7:17 pm on Jul 4, 2003 (gmt 0)

WebmasterWorld Senior Member 10+ Year Member



i agree that the serps are popping around like jumping beans, and steveb, i agree that the current serps aren't settled. so why then, do we keep being told that the june update is complete (brett tabke said this in a recent topic, but darned if i can find it now to prove it). gg has also implied this as well when he mentioned that
Overall, I'd say that the Esmeralda switchover went relatively well
.

rather than comment on what i believe this means, i will leave it to others to determine that for themselves.

mil2k

7:25 pm on Jul 4, 2003 (gmt 0)

WebmasterWorld Senior Member 10+ Year Member



Right now it's still confusion all around. But have to admit the discussions this month are far better than last month. (In fact quite informative) It would be very difficult to actually pin point the changes bcoz the sites in top 10 keep rotating on a day to day basis. :(

mil2k

7:30 pm on Jul 4, 2003 (gmt 0)

WebmasterWorld Senior Member 10+ Year Member



Just wanted to ask around. One major thing I noticed is the Decrease in importance of Keywords in title. Some top 10 results do not have Keyword in title which was not the way sites ranked before Dominic. Again this behavior is applicable to some of the SERPS.

soapystar

8:16 pm on Jul 4, 2003 (gmt 0)

WebmasterWorld Senior Member 10+ Year Member



agreed about the title....they seem to like titles where the phrase you are looking for is no longer the first 3 words in the description. (or whatever lenght you searched for)

steveb

8:49 pm on Jul 4, 2003 (gmt 0)

WebmasterWorld Senior Member 10+ Year Member



I had a page with three uses of a keyword in a title, and I thought that might be hurting me for that keyword, so I eliminated one, which also meant eliminating secondword word. I dropped like a stone for keyword-secondword, despite other on page content for secondword. I re-added secondword to the title (which already has the two instances of keyword). I now regained most of what I lost.

At the top of these serps are three sites whose titles are keyword-secondword, even though they have very little content on the topic. Anchor text, keyword in title and freshness, at this point those are the best SEO thingees to exploit. Who knows about tomorrow though...

steveb

8:55 pm on Jul 4, 2003 (gmt 0)

WebmasterWorld Senior Member 10+ Year Member



GoogleGuy didn't imply anything when he said pagerank and other factors would be added in some days after all the datacenters lined up. Obviously that hasn't happened. The update will be done when you see most (or even some) of those little white bars for pages made after April 15th fill up with some green. When pagerank and the Directory update it will be an objective moment without any speculating or asserting or implying.

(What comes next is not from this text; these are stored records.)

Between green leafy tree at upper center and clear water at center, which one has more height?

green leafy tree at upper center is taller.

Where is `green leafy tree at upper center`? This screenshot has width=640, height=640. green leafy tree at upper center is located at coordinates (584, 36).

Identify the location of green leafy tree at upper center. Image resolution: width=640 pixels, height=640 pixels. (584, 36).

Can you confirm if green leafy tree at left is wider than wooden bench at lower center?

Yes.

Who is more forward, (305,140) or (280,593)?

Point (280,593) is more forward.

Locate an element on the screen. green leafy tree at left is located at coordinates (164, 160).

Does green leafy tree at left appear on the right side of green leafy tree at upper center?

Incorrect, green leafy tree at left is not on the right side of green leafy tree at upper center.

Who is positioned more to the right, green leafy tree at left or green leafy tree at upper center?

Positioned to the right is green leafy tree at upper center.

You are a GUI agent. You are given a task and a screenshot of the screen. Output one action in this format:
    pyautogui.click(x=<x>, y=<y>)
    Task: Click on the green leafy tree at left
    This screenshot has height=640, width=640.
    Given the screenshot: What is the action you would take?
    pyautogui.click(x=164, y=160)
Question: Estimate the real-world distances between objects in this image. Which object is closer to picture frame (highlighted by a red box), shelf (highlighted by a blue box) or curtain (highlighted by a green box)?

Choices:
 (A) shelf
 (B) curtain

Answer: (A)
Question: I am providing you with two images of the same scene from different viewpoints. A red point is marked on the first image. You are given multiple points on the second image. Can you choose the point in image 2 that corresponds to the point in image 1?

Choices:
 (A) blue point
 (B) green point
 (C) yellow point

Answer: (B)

Doing any major site alterations until that moment is a mistake, and drawing dramatic conclusions before that point is a disaster.

dazzlindonna

9:17 pm on Jul 4, 2003 (gmt 0)

WebmasterWorld Senior Member 10+ Year Member



[quote]added in some days after all the datacenters lined up.[quote]

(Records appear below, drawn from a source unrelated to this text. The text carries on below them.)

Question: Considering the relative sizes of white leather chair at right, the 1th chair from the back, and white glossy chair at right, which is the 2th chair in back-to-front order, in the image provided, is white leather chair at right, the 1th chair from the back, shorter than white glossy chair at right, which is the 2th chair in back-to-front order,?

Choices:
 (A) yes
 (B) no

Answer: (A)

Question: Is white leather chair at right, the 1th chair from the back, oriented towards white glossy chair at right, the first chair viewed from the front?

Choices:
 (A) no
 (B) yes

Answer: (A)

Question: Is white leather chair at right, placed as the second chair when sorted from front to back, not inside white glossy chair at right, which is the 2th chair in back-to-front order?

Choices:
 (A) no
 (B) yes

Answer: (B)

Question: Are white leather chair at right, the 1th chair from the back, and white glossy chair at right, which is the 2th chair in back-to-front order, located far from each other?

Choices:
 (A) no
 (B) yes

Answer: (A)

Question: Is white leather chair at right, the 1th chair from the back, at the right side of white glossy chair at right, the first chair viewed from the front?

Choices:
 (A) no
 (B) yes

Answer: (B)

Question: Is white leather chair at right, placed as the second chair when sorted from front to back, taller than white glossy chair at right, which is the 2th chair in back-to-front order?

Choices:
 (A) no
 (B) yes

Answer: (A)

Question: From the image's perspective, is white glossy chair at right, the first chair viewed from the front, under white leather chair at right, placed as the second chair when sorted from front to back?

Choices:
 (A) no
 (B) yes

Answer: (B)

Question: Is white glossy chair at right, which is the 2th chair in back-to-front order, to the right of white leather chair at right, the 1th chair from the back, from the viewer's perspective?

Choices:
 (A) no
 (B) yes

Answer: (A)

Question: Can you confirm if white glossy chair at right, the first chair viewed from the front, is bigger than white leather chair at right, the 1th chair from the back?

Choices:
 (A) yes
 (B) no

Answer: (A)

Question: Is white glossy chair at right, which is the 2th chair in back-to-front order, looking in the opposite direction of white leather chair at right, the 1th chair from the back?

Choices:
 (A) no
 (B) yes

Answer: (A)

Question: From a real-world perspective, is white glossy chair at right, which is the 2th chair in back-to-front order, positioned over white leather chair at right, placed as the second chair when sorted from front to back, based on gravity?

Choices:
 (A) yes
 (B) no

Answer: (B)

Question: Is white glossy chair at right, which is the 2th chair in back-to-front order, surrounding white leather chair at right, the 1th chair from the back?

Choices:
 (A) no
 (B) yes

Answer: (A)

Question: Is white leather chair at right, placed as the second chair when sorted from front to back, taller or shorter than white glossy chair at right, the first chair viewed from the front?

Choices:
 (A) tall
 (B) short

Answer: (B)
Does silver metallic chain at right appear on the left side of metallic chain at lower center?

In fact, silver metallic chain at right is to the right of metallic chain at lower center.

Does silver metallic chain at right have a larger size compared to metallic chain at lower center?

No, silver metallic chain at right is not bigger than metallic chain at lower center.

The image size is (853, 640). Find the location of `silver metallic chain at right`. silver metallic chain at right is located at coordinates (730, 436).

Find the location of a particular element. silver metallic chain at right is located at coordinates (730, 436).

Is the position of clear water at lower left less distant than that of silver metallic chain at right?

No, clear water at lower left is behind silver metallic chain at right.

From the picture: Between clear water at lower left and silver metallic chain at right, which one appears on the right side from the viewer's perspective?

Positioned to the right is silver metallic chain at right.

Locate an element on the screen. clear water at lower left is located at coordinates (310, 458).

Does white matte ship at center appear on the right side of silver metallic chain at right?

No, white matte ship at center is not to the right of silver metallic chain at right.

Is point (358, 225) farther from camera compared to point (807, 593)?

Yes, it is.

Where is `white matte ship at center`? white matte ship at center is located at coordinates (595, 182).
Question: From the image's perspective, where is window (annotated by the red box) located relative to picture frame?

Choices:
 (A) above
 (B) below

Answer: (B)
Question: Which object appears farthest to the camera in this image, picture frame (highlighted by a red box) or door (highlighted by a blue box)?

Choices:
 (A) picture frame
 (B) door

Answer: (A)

some days...it has been nearly two weeks since the datacenters lined up.

customdy

9:21 pm on Jul 4, 2003 (gmt 0)

10+ Year Member



my 2 cents........

we have also been jumping all over the map for the last couple months....one hour at #3, next hour gone, everytime we got fresh tags we were gone off the map... this would happen only to our main keyword and to our index page. Secondary keywords and interior pages had much less of an impact. About 1.5 weeks ago we decided to deoptimize our index page, removed the H1 tags and reduced density... Since then we have been off the roller coster and now that the ride started again we have only very minor movement on our #1 keyword and our idex page, moving from #3 to #5 with the July 02 and July 03 Fresh tags. I am totally convienced that deoptimizing for your #1 keyword as significantly helped. We made no other changes, did not add any new links, pages, etc. Anyone else experience this?